De L is van de liefde die ik voor je voel.
SIMPEL
Je denkt nu vast, wat een kleutergedicht, maar meer dan dit wist ik ook niet. Creatief ben ik niet, maar jij wel en dat probeerde ik na te doen, maar zoals je ziet, is dat nogal mislukt.
Om een lang verhaal kort te maken...
Mijn punt is...
SIMPELgezegd: Ik hou van je en ik hoop jij ook van mij.
<3 Bruno
Sander keek naar het bladerdak boven zijn hoofd. Het was een kille oktobermiddag en ze was net met zijn schooltas en warme jas aan naar buiten gelopen met het stukje papier in zijn hand. Blijkbaar had Bruno geprobeerd om er een hartje van te knippen, maar het was niet helemaal symmetrisch.
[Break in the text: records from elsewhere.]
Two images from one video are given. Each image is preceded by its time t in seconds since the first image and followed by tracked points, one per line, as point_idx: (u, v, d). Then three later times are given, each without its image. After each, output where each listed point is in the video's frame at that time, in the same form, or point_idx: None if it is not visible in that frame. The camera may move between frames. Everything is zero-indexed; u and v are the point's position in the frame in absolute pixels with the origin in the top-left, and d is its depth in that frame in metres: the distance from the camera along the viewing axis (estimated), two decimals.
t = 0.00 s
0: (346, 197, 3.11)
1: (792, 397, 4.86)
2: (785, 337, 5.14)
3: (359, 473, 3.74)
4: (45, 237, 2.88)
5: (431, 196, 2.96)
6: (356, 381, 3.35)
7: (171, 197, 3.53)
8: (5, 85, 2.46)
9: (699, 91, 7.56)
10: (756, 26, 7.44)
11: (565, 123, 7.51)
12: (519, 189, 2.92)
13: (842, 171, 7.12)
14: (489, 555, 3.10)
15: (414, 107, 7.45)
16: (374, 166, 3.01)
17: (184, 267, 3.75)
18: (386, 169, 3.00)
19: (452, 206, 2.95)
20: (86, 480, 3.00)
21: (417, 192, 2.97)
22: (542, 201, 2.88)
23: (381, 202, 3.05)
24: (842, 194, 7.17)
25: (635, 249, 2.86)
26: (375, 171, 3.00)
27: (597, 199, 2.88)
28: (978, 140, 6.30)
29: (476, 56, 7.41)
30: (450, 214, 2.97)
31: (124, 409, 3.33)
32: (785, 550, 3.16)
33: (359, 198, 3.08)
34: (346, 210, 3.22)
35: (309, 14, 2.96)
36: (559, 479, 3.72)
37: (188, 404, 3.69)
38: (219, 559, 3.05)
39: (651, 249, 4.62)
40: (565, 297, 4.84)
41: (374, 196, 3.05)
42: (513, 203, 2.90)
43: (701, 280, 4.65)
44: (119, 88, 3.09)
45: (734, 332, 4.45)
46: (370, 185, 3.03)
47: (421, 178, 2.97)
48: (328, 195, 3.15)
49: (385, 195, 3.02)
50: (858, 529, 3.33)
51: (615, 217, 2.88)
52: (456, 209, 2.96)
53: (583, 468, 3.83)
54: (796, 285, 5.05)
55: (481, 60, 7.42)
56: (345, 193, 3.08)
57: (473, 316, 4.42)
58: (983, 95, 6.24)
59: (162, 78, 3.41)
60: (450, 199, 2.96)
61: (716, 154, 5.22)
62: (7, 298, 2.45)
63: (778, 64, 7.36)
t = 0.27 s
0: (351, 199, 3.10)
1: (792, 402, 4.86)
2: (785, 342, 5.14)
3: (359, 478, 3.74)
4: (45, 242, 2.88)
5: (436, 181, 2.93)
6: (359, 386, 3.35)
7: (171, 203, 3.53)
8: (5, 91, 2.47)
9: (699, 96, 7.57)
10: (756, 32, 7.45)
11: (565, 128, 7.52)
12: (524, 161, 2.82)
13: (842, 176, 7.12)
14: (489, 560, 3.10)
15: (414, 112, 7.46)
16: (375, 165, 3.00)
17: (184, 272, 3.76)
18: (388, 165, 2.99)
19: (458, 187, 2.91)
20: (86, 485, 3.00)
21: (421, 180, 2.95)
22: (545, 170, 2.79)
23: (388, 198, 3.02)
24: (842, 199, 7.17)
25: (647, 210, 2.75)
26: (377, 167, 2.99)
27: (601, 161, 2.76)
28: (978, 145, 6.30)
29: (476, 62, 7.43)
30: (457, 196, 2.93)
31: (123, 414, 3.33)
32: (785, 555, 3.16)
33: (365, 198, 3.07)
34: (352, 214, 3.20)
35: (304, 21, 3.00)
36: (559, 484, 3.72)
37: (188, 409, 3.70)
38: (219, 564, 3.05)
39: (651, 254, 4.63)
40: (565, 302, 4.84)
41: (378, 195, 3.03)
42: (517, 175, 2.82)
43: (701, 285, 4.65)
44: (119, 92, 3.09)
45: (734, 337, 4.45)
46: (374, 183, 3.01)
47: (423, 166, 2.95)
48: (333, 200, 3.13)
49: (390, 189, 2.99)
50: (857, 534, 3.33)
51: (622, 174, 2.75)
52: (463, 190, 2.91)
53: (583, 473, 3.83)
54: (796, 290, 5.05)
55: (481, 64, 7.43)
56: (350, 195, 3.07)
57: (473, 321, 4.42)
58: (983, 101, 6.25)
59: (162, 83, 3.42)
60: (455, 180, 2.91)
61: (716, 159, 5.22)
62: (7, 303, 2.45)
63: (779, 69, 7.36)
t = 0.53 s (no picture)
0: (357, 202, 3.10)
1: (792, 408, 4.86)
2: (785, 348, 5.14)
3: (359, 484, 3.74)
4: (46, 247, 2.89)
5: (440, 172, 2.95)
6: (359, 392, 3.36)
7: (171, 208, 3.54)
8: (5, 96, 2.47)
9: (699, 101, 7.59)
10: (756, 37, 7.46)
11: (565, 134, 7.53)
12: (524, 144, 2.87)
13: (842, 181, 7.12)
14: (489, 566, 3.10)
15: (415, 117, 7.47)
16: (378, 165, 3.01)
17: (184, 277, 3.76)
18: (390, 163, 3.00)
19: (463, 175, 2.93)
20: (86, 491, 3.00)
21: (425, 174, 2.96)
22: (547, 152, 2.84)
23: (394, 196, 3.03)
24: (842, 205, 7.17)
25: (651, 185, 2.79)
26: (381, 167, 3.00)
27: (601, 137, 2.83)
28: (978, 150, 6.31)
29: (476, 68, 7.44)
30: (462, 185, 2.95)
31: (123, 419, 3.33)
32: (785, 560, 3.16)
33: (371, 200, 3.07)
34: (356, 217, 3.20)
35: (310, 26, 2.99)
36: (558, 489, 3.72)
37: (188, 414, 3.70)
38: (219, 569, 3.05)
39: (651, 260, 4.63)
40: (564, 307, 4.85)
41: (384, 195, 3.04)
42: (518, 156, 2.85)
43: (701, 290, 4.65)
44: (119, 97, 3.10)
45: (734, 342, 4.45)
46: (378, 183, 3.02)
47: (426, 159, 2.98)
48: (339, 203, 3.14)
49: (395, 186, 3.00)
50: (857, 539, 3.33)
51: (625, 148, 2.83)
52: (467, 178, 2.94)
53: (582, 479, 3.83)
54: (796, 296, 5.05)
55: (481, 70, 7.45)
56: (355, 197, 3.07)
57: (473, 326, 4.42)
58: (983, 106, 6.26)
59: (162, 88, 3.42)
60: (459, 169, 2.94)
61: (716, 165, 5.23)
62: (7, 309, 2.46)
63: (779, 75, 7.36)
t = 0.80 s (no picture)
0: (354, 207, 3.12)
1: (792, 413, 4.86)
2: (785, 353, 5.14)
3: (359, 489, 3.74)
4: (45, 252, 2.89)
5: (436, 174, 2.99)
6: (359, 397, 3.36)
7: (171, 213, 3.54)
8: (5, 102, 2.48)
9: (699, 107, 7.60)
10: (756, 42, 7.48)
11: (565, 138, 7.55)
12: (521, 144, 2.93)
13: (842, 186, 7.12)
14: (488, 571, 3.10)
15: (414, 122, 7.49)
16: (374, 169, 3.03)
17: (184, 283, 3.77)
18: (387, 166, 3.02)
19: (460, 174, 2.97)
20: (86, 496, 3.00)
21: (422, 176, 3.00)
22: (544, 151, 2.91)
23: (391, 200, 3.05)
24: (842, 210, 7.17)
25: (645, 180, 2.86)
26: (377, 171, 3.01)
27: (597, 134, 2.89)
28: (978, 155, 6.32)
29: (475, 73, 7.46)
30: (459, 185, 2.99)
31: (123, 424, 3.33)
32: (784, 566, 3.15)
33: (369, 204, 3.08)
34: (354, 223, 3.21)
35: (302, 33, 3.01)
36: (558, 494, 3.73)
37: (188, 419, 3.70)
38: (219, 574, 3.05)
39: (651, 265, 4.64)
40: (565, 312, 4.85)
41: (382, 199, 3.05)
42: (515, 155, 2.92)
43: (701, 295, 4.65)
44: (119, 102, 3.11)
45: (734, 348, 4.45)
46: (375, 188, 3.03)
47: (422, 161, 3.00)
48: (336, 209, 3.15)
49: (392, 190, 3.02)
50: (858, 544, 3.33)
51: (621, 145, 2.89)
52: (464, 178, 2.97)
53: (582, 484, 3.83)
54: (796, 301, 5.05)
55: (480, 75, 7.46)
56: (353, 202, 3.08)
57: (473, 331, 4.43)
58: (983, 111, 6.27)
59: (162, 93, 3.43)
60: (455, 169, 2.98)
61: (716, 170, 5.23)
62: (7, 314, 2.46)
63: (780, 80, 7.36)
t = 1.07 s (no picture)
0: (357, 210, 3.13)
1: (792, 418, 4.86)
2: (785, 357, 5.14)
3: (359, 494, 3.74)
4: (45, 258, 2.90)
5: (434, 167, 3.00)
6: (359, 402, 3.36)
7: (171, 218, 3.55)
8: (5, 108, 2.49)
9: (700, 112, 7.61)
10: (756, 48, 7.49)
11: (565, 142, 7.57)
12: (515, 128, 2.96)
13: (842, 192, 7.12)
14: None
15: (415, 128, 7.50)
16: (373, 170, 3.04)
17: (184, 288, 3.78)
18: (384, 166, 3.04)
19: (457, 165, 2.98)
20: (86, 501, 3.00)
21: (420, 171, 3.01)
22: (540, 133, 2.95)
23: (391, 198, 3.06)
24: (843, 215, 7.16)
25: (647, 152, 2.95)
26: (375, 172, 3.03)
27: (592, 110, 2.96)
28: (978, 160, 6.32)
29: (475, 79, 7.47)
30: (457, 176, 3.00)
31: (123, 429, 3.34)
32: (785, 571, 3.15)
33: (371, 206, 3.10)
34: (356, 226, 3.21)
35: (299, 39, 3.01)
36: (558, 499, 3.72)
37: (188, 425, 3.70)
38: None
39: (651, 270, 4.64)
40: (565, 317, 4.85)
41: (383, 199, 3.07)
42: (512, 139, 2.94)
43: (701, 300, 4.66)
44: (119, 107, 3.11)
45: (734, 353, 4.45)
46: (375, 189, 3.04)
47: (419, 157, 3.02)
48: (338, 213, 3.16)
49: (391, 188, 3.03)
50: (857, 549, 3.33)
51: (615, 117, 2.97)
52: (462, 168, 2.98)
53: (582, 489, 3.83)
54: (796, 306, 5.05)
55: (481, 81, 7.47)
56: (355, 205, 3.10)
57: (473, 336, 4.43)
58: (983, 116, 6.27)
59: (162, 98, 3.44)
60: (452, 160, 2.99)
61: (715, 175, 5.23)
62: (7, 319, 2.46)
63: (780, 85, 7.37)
Sand kon er niets aan doen dat hij even moest grinniken om de woorden op het papier. Wat het woord "simpel" precies met hem te maken had, wist hij niet en hij vroeg zich af waarom Bruno niet gewoon had gekozen voor zijn voornaam. Waarschijnlijk probeerde hij er nog een poëtische draai aan te geven en was het een of ander metafoor.
De, bij gebrek aan een beter woord, brief van Bruno had Sander wel in verlegenheid weten te brengen. Hij wist niet echt wat hij moest denken. Hij had gefantaseerd over hoe het zou zijn om naast Bruno te liggen en hand in hand met hem te kunnen lopen. Sander had dit alleen niet zien aankomen en gedacht dat het geen zin zou hebben om erover te blijven denken.
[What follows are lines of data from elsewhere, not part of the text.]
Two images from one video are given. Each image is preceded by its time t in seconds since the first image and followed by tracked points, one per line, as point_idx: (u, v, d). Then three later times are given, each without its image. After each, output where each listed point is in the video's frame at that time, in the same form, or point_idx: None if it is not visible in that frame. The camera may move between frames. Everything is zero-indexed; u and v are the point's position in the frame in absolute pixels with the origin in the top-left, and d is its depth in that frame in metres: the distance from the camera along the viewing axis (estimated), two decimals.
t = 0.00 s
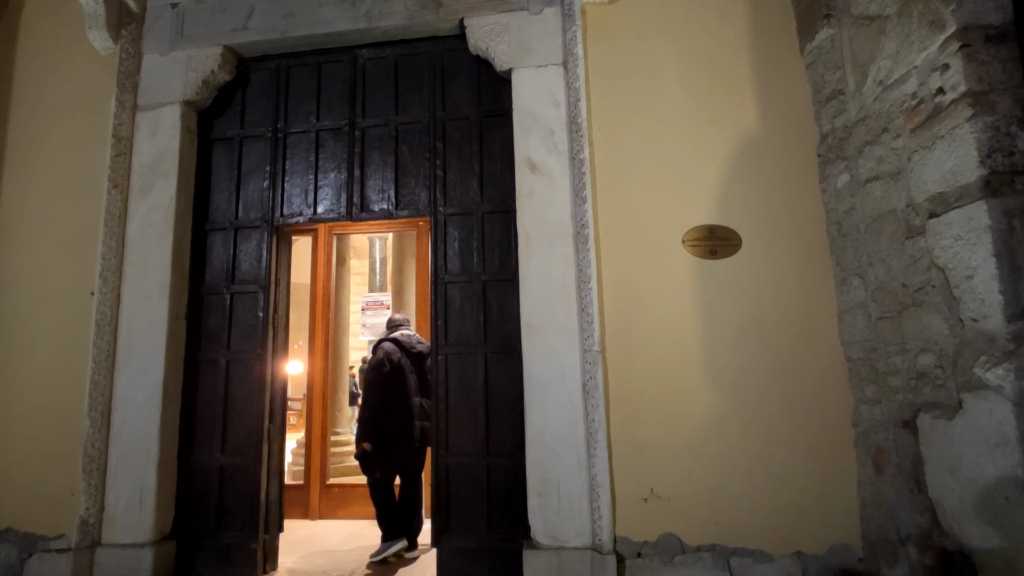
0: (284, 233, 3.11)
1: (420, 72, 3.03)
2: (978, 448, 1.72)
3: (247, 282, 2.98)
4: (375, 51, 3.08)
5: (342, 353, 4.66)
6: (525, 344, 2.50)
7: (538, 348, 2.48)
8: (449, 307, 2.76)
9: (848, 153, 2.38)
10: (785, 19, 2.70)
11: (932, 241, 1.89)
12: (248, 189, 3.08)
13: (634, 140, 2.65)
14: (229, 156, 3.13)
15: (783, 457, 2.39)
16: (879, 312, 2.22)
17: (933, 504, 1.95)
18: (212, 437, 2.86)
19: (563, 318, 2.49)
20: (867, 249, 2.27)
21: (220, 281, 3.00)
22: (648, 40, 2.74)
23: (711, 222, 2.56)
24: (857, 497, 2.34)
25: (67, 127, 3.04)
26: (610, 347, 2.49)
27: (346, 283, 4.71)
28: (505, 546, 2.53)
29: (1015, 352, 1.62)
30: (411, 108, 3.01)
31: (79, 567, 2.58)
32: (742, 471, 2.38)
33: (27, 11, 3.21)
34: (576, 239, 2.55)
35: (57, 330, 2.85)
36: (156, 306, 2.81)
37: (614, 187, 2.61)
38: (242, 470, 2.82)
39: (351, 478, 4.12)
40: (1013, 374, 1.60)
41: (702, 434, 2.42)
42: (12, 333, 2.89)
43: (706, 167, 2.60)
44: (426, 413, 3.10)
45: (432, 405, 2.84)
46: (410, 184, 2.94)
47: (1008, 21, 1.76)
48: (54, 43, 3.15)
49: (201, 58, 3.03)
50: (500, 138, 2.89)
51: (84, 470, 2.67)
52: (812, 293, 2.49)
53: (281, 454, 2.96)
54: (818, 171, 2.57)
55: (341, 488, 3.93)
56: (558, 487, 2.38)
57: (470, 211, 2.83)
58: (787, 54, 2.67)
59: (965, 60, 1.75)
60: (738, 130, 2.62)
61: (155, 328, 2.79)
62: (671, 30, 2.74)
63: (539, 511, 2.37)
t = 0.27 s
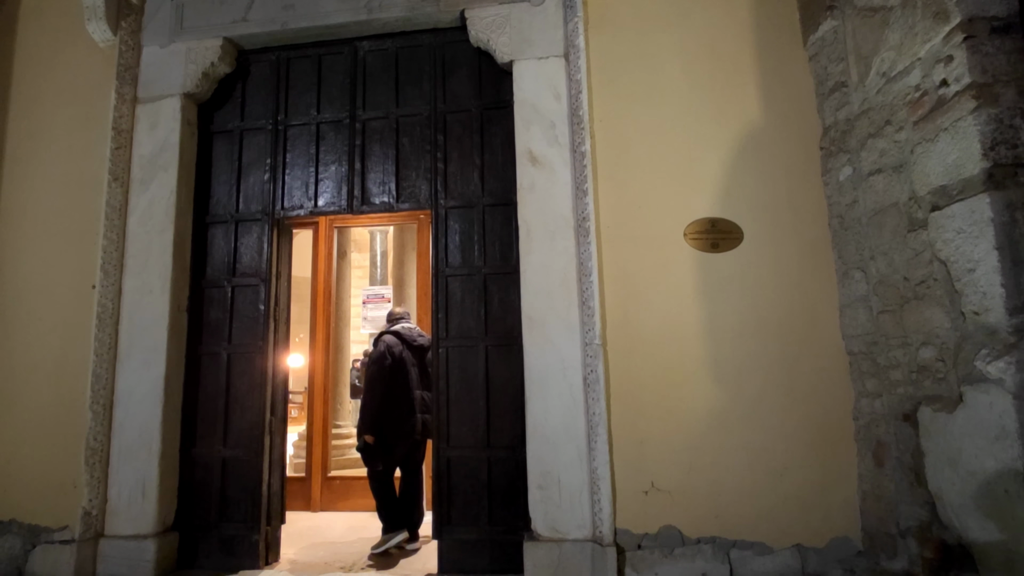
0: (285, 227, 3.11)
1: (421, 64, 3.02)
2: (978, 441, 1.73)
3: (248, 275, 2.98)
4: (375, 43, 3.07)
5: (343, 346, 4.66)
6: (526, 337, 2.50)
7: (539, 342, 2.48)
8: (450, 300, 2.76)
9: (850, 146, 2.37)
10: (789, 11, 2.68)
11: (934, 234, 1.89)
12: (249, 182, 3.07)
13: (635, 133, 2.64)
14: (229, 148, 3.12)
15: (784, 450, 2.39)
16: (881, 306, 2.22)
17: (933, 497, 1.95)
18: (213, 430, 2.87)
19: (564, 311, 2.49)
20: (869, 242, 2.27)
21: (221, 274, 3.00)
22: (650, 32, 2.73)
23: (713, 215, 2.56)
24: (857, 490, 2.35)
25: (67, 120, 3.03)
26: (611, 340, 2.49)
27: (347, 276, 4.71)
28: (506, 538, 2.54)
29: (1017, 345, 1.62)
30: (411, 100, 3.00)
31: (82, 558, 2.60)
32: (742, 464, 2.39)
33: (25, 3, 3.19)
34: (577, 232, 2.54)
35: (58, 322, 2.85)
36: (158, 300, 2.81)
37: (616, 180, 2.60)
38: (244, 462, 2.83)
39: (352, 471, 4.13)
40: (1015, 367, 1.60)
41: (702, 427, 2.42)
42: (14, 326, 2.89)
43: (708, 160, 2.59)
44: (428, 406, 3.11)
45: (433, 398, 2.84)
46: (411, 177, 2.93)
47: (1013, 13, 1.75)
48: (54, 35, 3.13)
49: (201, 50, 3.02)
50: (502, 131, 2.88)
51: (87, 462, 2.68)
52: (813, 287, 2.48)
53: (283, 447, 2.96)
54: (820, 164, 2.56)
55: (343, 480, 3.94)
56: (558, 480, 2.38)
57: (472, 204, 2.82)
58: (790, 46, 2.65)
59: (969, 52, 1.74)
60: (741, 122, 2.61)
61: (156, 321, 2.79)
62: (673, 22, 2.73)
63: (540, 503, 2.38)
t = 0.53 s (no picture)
0: (285, 219, 3.10)
1: (422, 56, 3.00)
2: (979, 434, 1.73)
3: (249, 268, 2.98)
4: (376, 35, 3.05)
5: (345, 339, 4.67)
6: (527, 330, 2.50)
7: (541, 335, 2.48)
8: (451, 293, 2.76)
9: (853, 139, 2.35)
10: (792, 3, 2.66)
11: (937, 227, 1.89)
12: (250, 174, 3.06)
13: (637, 126, 2.63)
14: (230, 141, 3.11)
15: (785, 442, 2.39)
16: (883, 299, 2.22)
17: (933, 490, 1.96)
18: (216, 422, 2.88)
19: (566, 304, 2.49)
20: (872, 235, 2.26)
21: (223, 266, 3.00)
22: (653, 24, 2.71)
23: (715, 208, 2.55)
24: (858, 483, 2.35)
25: (67, 112, 3.02)
26: (612, 332, 2.49)
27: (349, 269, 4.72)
28: (507, 530, 2.55)
29: (1019, 339, 1.61)
30: (412, 92, 2.98)
31: (86, 549, 2.61)
32: (743, 457, 2.39)
33: None
34: (578, 225, 2.54)
35: (60, 315, 2.86)
36: (159, 292, 2.81)
37: (617, 173, 2.60)
38: (246, 455, 2.84)
39: (354, 463, 4.15)
40: (1016, 360, 1.60)
41: (703, 420, 2.43)
42: (15, 318, 2.90)
43: (710, 153, 2.59)
44: (428, 399, 3.10)
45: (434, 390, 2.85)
46: (412, 170, 2.92)
47: (1019, 4, 1.73)
48: (53, 27, 3.12)
49: (201, 42, 3.01)
50: (503, 123, 2.87)
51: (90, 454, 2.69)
52: (815, 280, 2.48)
53: (285, 439, 2.97)
54: (822, 156, 2.55)
55: (345, 473, 3.96)
56: (560, 472, 2.39)
57: (473, 196, 2.82)
58: (793, 38, 2.64)
59: (975, 44, 1.73)
60: (743, 115, 2.60)
61: (158, 313, 2.80)
62: (676, 13, 2.71)
63: (541, 496, 2.39)
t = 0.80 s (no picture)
0: (286, 213, 3.10)
1: (423, 49, 2.99)
2: (980, 428, 1.73)
3: (250, 262, 2.98)
4: (377, 27, 3.04)
5: (346, 333, 4.67)
6: (528, 323, 2.50)
7: (542, 328, 2.48)
8: (452, 287, 2.76)
9: (856, 132, 2.35)
10: None
11: (940, 221, 1.88)
12: (251, 168, 3.06)
13: (639, 119, 2.62)
14: (231, 134, 3.10)
15: (785, 436, 2.40)
16: (884, 293, 2.21)
17: (933, 483, 1.96)
18: (217, 415, 2.89)
19: (567, 298, 2.49)
20: (874, 229, 2.26)
21: (224, 260, 3.00)
22: (655, 16, 2.69)
23: (717, 202, 2.54)
24: (858, 476, 2.36)
25: (67, 105, 3.01)
26: (613, 326, 2.49)
27: (350, 262, 4.72)
28: (508, 522, 2.56)
29: (1021, 332, 1.61)
30: (413, 85, 2.97)
31: (89, 541, 2.63)
32: (743, 450, 2.40)
33: None
34: (580, 218, 2.53)
35: (62, 308, 2.86)
36: (160, 286, 2.81)
37: (619, 167, 2.59)
38: (248, 448, 2.84)
39: (355, 456, 4.16)
40: (1018, 354, 1.60)
41: (704, 413, 2.43)
42: (17, 312, 2.90)
43: (712, 146, 2.58)
44: (428, 392, 3.10)
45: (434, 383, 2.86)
46: (414, 163, 2.92)
47: None
48: (52, 19, 3.10)
49: (201, 34, 3.00)
50: (504, 116, 2.86)
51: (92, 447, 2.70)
52: (817, 274, 2.48)
53: (287, 432, 2.98)
54: (825, 150, 2.54)
55: (346, 466, 3.97)
56: (560, 465, 2.40)
57: (474, 190, 2.81)
58: (796, 30, 2.62)
59: (979, 36, 1.72)
60: (745, 108, 2.59)
61: (159, 307, 2.80)
62: (678, 5, 2.69)
63: (542, 489, 2.40)
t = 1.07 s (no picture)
0: (287, 207, 3.10)
1: (424, 42, 2.98)
2: (980, 423, 1.73)
3: (250, 256, 2.98)
4: (377, 21, 3.03)
5: (346, 327, 4.68)
6: (529, 318, 2.50)
7: (543, 323, 2.48)
8: (453, 281, 2.76)
9: (858, 127, 2.34)
10: None
11: (942, 216, 1.88)
12: (251, 162, 3.05)
13: (641, 113, 2.61)
14: (231, 128, 3.10)
15: (786, 430, 2.40)
16: (885, 288, 2.21)
17: (933, 478, 1.97)
18: (219, 409, 2.89)
19: (568, 292, 2.49)
20: (875, 223, 2.26)
21: (225, 254, 3.00)
22: (657, 10, 2.68)
23: (718, 196, 2.54)
24: (858, 470, 2.37)
25: (67, 99, 3.01)
26: (614, 321, 2.49)
27: (351, 256, 4.71)
28: (509, 516, 2.57)
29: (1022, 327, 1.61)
30: (414, 79, 2.96)
31: (92, 534, 2.64)
32: (743, 444, 2.41)
33: None
34: (581, 213, 2.53)
35: (63, 303, 2.86)
36: (162, 280, 2.82)
37: (620, 161, 2.58)
38: (250, 441, 2.85)
39: (356, 450, 4.17)
40: (1019, 349, 1.60)
41: (705, 408, 2.44)
42: (18, 306, 2.90)
43: (713, 141, 2.57)
44: (429, 386, 3.10)
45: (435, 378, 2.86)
46: (415, 157, 2.91)
47: None
48: (51, 13, 3.09)
49: (201, 28, 2.99)
50: (505, 110, 2.85)
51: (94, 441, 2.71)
52: (817, 269, 2.48)
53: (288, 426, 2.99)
54: (827, 144, 2.54)
55: (347, 460, 3.98)
56: (561, 460, 2.40)
57: (475, 184, 2.81)
58: (798, 24, 2.62)
59: (983, 30, 1.72)
60: (747, 102, 2.58)
61: (161, 301, 2.80)
62: None
63: (543, 483, 2.41)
En toch was het zo. De gevoelens waren wederzijds en zodra die waarheid tot Sander doordrong, begon hij geagiteerd naar de pen te zoeken die hij na het einde van zijn laatste lesuur in zijn tas had gepropt.
Gauw krabbelde hij de woorden Lieve Bruno, ik hou ook van jou! Meeten we morgen bij de bomen achter school? Liefs.
Sander haastte zich terug naar de school, die nog open was en zocht naar Bruno's kluisje, waar hij de brief haastig door het gleufje duwde en duimen draaiend naar huis racete.
De volgende morgen stonden Sanders zenuwen op scherp. Hij gluurde tijdens de scheikunde les even naar Bruno, maar die keek niet naar hem. Toch bleef Sander hoop houden. Hij moest het briefje wel hebben gezien, want Sander had hem naar de kluisjes zien lopen.
De bel ging en Sander stoof het lokaal uit en liep naar de toiletten, waar hij controleerde of zijn haar wel goed zat. hij had zich vanochtend nog geschoren en er zat niets tussen zijn tanden. Dat zat dus wel goed. Sander was geen type dat stotterde in lastige situaties en hij verwachtte daarom ook niet dat hij een blunder zou begaan.
Buiten was het al wat rustiger, omdat hij een aantal minuten had getreuzeld in het toilet, om er zeker van te zijn dat Bruno er zou staan. Hij had zich namelijk al helemaal voorgesteld hoe het zou zijn als Bruno op hem zou wachten en hij van achteren aan zou komen om zijn hand te pakken en er een kus op te drukken.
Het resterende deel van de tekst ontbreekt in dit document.